**ABOUT THIS TASK:** Reproduce the passage on Henold's study of Marriage magazine in full, word for word.

**PROVIDED TEXT:**
+ + +
With the study of Marriage, Henold brings into the conversation not only the writings of the editorial board, but also the responses and conversations that they fostered in their readers. This gives a much broader and complete picture of the different reactions to changing ideas on gender and gender relationships, showing the “complexity of moderate laywomen’s discourse on women, church, and identity” (71-72). It also helps portray change within religious communities as a gradual process that involves both advances and setbacks, such as the one the magazine experienced when a “mildly feminist piece” provoked an “overwhelmingly negative” flood of letters in 1965, despite the number of articles that had been published, and continued to be published after it, defying male dominance (124).
Marriage’s example also emphasizes the porosity of some of the terms used to define gender ideas. While many of its readers probably agreed that some ideas on male headship were outdated, they, it seems, did not fully want to challenge the notions of “complementarity” or “gender essentialism.” However, one might wonder if everyone (then and today) would define complementarity, as well as the essential characteristics of men and women (“essentialism”), in the same way. If, as Henold shows, “the magazine ceased to present a united front on the teachings of complementarity” (124), this could direct research to the fluidity of these terms, and to how their understanding can change.
+ + +
**INFORMATION SUPPLIED:**
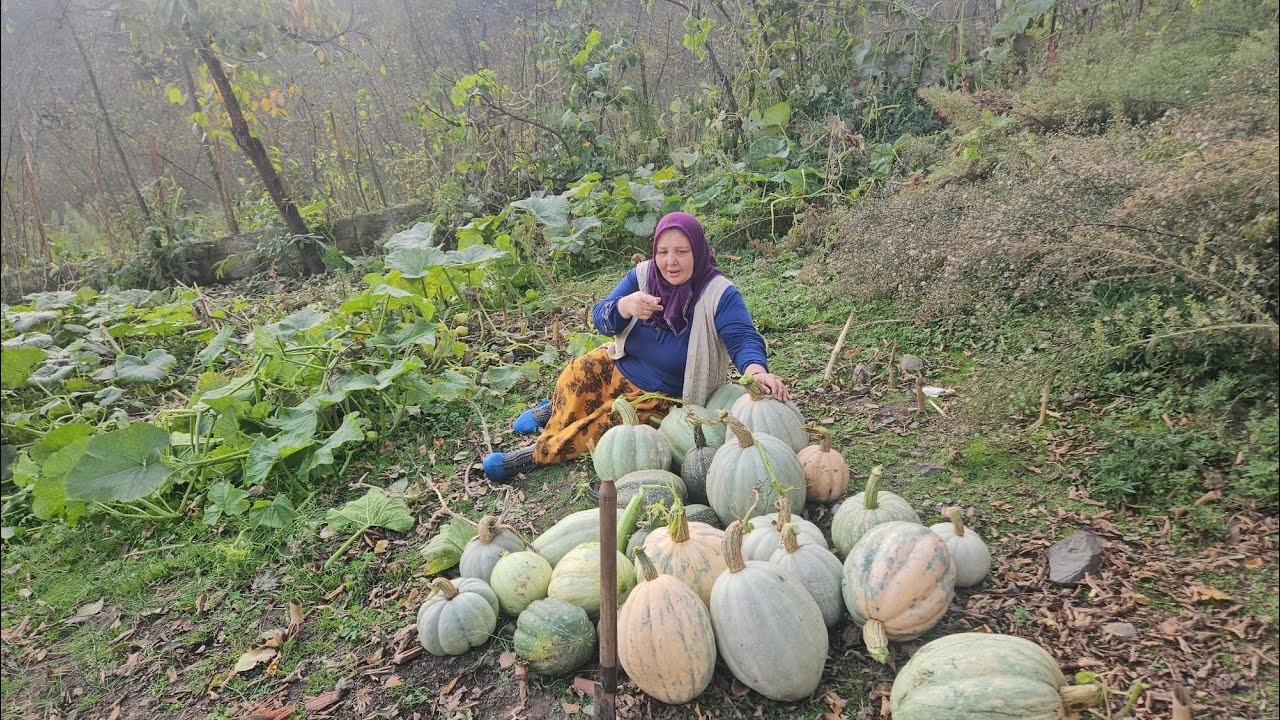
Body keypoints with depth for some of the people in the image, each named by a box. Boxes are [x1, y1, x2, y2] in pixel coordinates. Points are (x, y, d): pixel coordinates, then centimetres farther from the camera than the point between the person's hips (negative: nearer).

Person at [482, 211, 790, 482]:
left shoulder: (719, 294, -22)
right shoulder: (642, 276, -10)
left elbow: (743, 339, -33)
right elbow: (601, 320, -13)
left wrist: (756, 370, -58)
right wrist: (625, 306, -38)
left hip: (662, 395, -4)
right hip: (617, 368, 4)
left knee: (605, 425, -21)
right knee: (577, 374, -22)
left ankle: (538, 453, -2)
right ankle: (556, 411, 10)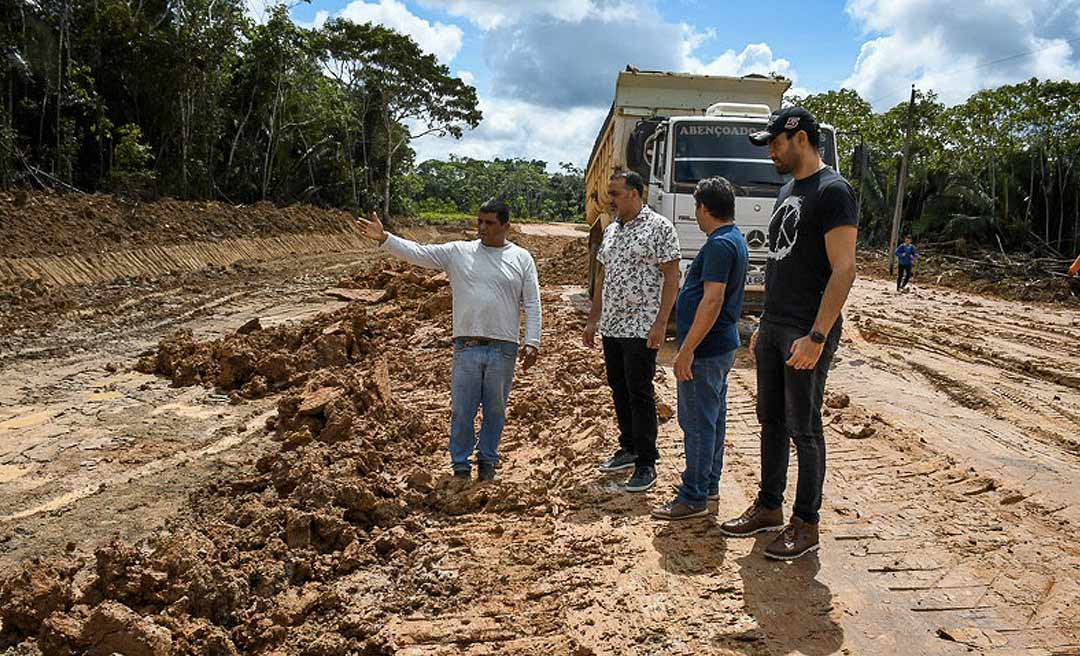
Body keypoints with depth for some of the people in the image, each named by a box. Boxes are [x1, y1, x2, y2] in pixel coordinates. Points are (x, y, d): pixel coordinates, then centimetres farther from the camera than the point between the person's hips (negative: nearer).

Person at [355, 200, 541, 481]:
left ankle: (487, 461, 29)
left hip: (504, 348, 0)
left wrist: (532, 343, -5)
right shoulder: (458, 252, 5)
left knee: (495, 410, 12)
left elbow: (532, 305, 2)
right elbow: (417, 252, -2)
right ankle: (460, 465, 21)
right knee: (462, 410, 6)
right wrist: (384, 238, -15)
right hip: (466, 347, 1)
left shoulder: (521, 258, 4)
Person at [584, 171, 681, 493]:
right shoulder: (611, 230, 13)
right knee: (619, 391, 14)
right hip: (611, 327, 7)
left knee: (640, 395, -4)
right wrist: (593, 319, 15)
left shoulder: (659, 227, -9)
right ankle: (629, 448, 29)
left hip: (641, 329, -7)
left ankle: (646, 463, 5)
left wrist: (660, 323, -18)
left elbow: (671, 277, -12)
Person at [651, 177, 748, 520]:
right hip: (722, 346, 11)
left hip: (705, 350, -11)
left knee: (698, 423, -4)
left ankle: (693, 498, 4)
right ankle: (709, 483, 30)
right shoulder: (736, 240, 14)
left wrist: (687, 350, -25)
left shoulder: (719, 245, -19)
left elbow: (712, 301, -26)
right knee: (713, 418, 18)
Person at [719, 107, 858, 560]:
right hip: (773, 327, 9)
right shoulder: (788, 190, 16)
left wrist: (816, 336, -24)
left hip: (807, 334, -9)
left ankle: (806, 525, 12)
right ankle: (769, 507, 27)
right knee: (771, 421, 14)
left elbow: (843, 270, -19)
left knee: (803, 428, -1)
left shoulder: (832, 191, -12)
+ + +
**SOLUTION FOR THIS EXERCISE:**
With the study of Marriage, Henold brings into the conversation not only the writings of the editorial board, but also the responses and conversations that they fostered in their readers. This gives a much broader and complete picture of the different reactions to changing ideas on gender and gender relationships, showing the “complexity of moderate laywomen’s discourse on women, church, and identity” (71-72). It also helps portray change within religious communities as a gradual process that involves both advances and setbacks, such as the one the magazine experienced when a “mildly feminist piece” provoked an “overwhelmingly negative” flood of letters in 1965, despite the number of articles that had been published, and continued to be published after it, defying male dominance (124).
Marriage’s example also emphasizes the porosity of some of the terms used to define gender ideas. While many of its readers probably agreed that some ideas on male headship were outdated, they, it seems, did not fully want to challenge the notions of “complementarity” or “gender essentialism.” However, one might wonder if everyone (then and today) would define complementarity, as well as the essential characteristics of men and women (“essentialism”), in the same way. If, as Henold shows, “the magazine ceased to present a united front on the teachings of complementarity” (124), this could direct research to the fluidity of these terms, and to how their understanding can change.